Closed Aerijo closed 5 years ago

Aerijo commented 6 years ago

I've been avoiding this for a while, but it seems like I need it now.

The question is how to write external rules? I tried looking at the JS and CLI test scanners, but learning anything from them is slow and difficult. It seems like several functions are required, and that the connection to grammar.js come from stripping outer underscores and capitalising the rule name. I would like to know if a tool was used to generate a template for these files, and/or get some guidance on what a minimal definition looks like, and some things I can do with lexer.

For what it's worth, my issue is trying to get this working

A(x) # a function
A x . P(x) # a forall statement

The A to represent ∀ is required, and I would like to avoid blacklisting function names. My idea was to use an external scanner to detect if the . is the next token after the variable. The relevant definitions are as follows

function: $ => prec.right(7, seq($.function_name, "(", $._term, ")")),

function_name: $ => /[A-Z]\w*/,

forall: $ => prec.right(2, seq($._forall_operator, $.variable, $._universal_sep, $._term)),

_forall_operator: $ => choice("A", "∀"),
_universal_sep: $ => "."

And the result of A(x)

(block [0, 0] - [1, 0]
  (ERROR [0, 0] - [0, 4]
    (ERROR [0, 1] - [0, 2])
    (variable [0, 2] - [0, 3])))

It works as expected if function is defined explicity as prec.right(7, seq("A", "(", $._term, ")")). The issue happens when the function name is made anything word starting with a capital letter.

Aerijo commented 6 years ago

OK, it looks like replacing"A" with /A/ in _forall_operator: $ => choice("A", "∀"), 'solves' the motivating issue. Coincidentally related. I'd still like to learn about externals though :)

maxbrunsfeld commented 6 years ago

Yeah, sorry that external scanners are not documented at all yet.

the connection to grammar.js...

The interface between the grammar and the scanner is based on the order of the entries in the ‘externals’ array matching the order of the entries in the C enum. There’s no other magic to it, so we just write them by hand.

As for your case, this problem seems somewhat similar to a parsing problem in the JavaScript grammar:

In a class or object literal, certain words like ‘async’, ‘get’, and ‘set’ can be used as keywords, but they can also be used as normal identifiers (property or method names).

We have a rule in the JavaScript grammar called ‘_reserved_identifier’ that helps deal with this. Essentially, we have to explicitly allow those strings as property names (as alternative choices in place of the ‘identifier’) because they will be tokenized as their own keywords, not identifiers. Take a look at the JS grammar and see if it’s helpful; we can talk through synchronously on Tuesday if it’d be helpful.

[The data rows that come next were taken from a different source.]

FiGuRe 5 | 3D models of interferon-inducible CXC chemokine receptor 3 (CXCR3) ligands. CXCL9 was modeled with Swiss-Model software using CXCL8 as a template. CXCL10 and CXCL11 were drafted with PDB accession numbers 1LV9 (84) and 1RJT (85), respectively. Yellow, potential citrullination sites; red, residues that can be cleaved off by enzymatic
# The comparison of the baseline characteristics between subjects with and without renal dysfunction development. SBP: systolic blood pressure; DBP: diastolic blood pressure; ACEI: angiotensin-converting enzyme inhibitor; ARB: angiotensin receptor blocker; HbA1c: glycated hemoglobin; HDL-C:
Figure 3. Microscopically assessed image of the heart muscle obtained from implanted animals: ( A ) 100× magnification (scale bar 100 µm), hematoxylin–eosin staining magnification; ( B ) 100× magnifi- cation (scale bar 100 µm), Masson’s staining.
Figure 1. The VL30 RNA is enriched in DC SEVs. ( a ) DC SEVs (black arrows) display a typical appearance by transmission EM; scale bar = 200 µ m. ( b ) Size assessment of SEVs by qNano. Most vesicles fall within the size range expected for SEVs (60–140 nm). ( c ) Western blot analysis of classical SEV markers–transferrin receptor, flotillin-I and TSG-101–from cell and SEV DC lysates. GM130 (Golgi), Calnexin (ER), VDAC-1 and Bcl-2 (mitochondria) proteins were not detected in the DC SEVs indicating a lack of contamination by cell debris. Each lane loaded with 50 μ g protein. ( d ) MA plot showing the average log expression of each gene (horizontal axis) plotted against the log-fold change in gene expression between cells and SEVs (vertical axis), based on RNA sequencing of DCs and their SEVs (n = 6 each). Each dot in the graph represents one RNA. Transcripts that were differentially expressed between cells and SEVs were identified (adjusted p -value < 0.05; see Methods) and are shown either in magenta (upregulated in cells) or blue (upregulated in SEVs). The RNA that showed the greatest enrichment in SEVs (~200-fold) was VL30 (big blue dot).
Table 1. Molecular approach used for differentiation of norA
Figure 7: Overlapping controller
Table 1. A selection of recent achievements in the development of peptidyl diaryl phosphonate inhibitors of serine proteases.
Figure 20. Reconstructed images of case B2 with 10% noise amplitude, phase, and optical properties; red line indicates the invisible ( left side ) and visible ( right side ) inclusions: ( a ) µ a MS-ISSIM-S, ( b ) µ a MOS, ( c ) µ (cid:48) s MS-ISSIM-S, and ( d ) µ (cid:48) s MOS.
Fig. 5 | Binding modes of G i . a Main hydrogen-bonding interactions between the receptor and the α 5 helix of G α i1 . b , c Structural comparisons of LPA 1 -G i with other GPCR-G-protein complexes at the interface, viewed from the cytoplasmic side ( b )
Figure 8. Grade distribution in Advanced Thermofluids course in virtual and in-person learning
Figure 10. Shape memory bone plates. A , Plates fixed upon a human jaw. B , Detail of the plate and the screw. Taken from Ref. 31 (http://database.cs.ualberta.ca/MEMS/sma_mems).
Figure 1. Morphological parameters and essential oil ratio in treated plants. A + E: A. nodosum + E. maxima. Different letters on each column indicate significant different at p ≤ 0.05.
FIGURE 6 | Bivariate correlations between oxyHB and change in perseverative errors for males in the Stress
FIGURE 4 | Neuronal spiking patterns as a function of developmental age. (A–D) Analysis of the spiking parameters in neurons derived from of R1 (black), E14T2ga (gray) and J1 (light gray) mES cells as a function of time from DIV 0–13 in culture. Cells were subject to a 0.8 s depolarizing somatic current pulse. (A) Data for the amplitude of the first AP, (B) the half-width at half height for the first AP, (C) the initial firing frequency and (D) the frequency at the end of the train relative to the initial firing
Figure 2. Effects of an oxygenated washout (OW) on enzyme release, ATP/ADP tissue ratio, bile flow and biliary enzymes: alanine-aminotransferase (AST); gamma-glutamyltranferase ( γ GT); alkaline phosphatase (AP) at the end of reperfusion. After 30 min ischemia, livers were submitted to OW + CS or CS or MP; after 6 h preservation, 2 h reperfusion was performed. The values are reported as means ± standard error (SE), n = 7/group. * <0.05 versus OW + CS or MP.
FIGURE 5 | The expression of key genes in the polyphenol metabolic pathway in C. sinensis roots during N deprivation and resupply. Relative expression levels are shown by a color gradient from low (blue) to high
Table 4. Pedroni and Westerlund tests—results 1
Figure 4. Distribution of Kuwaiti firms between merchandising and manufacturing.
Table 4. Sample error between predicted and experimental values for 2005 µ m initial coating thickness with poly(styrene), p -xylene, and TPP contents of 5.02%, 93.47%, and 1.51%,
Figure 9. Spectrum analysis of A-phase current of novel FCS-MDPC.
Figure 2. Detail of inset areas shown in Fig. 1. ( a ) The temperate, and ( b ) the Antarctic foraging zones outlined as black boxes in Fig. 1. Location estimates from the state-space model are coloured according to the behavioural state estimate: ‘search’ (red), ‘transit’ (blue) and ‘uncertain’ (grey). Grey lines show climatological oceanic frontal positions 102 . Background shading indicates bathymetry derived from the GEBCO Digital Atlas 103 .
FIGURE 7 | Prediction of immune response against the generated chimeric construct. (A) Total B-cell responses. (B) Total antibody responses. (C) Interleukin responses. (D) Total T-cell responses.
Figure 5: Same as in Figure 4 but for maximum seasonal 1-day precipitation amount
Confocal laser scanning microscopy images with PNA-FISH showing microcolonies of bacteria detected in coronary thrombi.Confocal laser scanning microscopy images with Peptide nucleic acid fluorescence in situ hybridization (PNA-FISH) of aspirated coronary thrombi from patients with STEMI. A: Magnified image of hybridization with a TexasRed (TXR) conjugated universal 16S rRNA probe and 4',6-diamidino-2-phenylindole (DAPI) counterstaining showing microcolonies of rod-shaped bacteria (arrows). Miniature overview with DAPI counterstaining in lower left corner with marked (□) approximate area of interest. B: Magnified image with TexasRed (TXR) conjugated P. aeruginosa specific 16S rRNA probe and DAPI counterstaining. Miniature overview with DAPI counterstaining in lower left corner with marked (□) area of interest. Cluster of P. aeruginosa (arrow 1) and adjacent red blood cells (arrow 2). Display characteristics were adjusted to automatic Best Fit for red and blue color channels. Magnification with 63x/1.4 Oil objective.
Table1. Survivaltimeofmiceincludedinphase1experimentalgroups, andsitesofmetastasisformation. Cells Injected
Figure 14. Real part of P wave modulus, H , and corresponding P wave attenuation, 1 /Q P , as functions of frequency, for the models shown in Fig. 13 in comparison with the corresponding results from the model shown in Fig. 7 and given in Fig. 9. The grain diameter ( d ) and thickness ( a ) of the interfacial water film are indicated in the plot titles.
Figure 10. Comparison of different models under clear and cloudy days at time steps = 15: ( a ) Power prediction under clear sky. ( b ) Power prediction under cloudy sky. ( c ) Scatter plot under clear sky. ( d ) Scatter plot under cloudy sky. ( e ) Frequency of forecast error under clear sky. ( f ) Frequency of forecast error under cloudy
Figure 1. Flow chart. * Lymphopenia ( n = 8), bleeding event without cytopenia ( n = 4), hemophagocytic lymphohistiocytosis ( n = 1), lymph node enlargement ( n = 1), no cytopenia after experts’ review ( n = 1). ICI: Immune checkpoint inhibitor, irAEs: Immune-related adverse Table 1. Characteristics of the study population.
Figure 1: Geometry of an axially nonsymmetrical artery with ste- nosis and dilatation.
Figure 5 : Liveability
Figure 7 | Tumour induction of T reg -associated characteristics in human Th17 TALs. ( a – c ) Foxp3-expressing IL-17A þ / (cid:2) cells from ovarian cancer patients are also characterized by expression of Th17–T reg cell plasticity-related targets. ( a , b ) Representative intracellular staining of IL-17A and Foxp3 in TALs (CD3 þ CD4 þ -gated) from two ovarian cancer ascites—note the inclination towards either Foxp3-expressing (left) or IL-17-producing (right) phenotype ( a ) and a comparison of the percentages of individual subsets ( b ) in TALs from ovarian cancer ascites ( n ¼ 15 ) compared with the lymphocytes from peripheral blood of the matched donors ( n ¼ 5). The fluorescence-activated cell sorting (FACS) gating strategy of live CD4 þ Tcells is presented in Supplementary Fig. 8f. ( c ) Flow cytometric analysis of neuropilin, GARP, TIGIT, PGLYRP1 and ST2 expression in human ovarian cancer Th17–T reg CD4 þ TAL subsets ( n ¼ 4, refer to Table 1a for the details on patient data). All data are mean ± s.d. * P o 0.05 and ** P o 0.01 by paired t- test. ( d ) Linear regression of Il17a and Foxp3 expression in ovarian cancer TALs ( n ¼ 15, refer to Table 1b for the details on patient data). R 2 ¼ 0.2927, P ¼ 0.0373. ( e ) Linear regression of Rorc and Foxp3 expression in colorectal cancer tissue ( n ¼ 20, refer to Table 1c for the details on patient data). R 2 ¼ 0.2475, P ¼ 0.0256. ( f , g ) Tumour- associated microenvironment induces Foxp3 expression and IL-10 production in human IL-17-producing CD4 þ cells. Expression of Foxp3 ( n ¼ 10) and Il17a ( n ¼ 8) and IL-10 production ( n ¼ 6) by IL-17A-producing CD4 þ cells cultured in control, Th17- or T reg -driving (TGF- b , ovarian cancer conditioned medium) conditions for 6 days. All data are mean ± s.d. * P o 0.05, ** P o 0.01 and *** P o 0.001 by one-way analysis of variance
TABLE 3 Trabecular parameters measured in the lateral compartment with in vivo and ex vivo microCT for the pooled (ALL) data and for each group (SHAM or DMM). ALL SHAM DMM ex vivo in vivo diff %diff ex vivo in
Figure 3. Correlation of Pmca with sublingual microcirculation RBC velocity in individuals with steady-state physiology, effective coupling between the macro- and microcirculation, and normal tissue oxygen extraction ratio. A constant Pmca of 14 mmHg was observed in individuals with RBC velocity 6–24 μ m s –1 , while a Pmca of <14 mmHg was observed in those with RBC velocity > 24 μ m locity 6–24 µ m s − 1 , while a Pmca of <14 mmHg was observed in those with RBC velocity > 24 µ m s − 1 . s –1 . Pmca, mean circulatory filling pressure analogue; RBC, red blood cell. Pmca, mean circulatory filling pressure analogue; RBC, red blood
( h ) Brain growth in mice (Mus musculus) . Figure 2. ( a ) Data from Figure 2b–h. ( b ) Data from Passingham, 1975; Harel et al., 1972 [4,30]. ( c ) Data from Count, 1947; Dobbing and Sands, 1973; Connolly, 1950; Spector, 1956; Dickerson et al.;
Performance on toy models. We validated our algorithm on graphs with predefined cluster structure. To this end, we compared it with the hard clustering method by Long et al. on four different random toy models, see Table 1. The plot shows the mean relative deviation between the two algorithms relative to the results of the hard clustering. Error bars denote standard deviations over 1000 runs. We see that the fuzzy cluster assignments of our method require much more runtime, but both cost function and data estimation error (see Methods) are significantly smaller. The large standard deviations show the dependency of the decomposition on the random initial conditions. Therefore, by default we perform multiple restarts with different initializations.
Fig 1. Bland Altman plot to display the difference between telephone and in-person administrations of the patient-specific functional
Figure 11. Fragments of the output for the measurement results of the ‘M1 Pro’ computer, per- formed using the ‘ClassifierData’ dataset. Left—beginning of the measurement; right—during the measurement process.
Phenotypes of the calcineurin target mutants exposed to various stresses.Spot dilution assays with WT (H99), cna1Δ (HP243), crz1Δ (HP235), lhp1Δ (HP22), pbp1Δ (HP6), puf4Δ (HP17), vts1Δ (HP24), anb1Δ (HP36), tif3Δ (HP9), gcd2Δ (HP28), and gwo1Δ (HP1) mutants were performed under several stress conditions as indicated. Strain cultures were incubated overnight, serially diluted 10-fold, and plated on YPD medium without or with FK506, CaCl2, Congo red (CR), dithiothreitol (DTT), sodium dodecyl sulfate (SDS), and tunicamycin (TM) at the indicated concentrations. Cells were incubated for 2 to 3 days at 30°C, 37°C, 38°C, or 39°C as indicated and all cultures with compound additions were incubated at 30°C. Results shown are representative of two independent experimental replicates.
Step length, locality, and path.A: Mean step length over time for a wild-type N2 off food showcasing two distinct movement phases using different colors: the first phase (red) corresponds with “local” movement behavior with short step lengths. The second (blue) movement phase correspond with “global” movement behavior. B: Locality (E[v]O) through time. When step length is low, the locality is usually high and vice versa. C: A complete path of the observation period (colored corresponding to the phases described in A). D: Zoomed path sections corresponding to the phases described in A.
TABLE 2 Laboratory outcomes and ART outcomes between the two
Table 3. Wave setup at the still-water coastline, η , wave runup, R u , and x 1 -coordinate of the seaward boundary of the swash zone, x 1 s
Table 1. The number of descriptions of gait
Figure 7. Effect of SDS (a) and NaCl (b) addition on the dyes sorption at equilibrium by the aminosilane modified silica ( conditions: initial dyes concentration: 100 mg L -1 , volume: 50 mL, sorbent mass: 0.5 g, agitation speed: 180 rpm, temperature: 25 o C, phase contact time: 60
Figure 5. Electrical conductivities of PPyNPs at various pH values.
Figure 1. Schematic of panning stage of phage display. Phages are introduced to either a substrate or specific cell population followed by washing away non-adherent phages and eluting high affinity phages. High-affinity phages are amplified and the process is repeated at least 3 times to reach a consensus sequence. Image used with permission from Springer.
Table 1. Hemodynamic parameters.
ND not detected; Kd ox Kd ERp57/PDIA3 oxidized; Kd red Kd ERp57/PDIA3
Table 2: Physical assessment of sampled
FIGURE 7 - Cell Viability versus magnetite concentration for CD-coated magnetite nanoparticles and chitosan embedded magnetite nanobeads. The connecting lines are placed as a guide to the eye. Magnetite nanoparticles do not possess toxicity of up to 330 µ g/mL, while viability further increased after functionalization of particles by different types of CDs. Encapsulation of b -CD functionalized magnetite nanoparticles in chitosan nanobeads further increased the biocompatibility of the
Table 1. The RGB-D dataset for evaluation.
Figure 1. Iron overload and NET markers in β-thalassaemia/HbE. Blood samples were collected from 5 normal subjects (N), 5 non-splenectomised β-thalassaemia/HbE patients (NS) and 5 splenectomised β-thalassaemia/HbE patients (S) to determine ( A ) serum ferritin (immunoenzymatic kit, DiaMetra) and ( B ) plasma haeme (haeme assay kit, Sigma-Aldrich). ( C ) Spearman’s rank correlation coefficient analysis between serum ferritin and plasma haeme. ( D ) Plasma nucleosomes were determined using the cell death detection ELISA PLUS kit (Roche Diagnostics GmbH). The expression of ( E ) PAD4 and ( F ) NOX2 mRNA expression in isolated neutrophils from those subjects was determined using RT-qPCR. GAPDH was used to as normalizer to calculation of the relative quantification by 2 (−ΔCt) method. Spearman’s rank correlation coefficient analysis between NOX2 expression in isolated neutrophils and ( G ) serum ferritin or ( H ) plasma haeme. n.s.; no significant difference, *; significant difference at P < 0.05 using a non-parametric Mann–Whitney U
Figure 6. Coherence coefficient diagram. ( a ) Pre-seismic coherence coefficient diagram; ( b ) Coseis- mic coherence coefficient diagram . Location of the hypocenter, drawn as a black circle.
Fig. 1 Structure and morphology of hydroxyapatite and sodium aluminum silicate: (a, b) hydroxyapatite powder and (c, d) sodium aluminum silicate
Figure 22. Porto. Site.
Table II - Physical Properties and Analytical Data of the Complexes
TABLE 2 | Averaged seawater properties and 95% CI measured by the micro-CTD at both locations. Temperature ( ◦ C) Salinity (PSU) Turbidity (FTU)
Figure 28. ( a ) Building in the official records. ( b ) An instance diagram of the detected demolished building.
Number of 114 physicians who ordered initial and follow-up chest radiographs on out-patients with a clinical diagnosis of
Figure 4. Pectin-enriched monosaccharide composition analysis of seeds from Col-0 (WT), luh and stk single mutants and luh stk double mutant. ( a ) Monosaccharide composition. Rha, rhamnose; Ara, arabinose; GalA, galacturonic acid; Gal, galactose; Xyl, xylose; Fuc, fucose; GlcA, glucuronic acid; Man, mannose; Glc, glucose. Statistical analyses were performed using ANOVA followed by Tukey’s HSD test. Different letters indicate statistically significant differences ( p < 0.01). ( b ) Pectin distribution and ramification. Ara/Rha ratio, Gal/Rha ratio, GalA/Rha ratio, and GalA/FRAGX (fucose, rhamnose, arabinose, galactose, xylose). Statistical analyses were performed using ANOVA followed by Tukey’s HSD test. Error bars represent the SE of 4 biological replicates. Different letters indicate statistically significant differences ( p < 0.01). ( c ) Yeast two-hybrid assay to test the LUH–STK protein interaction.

Aerijo commented 6 years ago

@maxbrunsfeld Tuesday?

maxbrunsfeld commented 6 years ago

Just because Monday is a holiday so I won’t be online.

maxbrunsfeld commented 6 years ago

I would think that switching the forall rule to a regex would just reverse the problem: previously an ‘A’ would always tokenize as the forall symbol, and now it will always tokenize as a function name. I could be missing something though.

Aerijo commented 6 years ago

@maxbrunsfeld Yup. Running into that now.

Aerijo commented 6 years ago

FYI, the _reserved_function_name trick seems to be working. I've put in a few tests now, and they all behave as desired.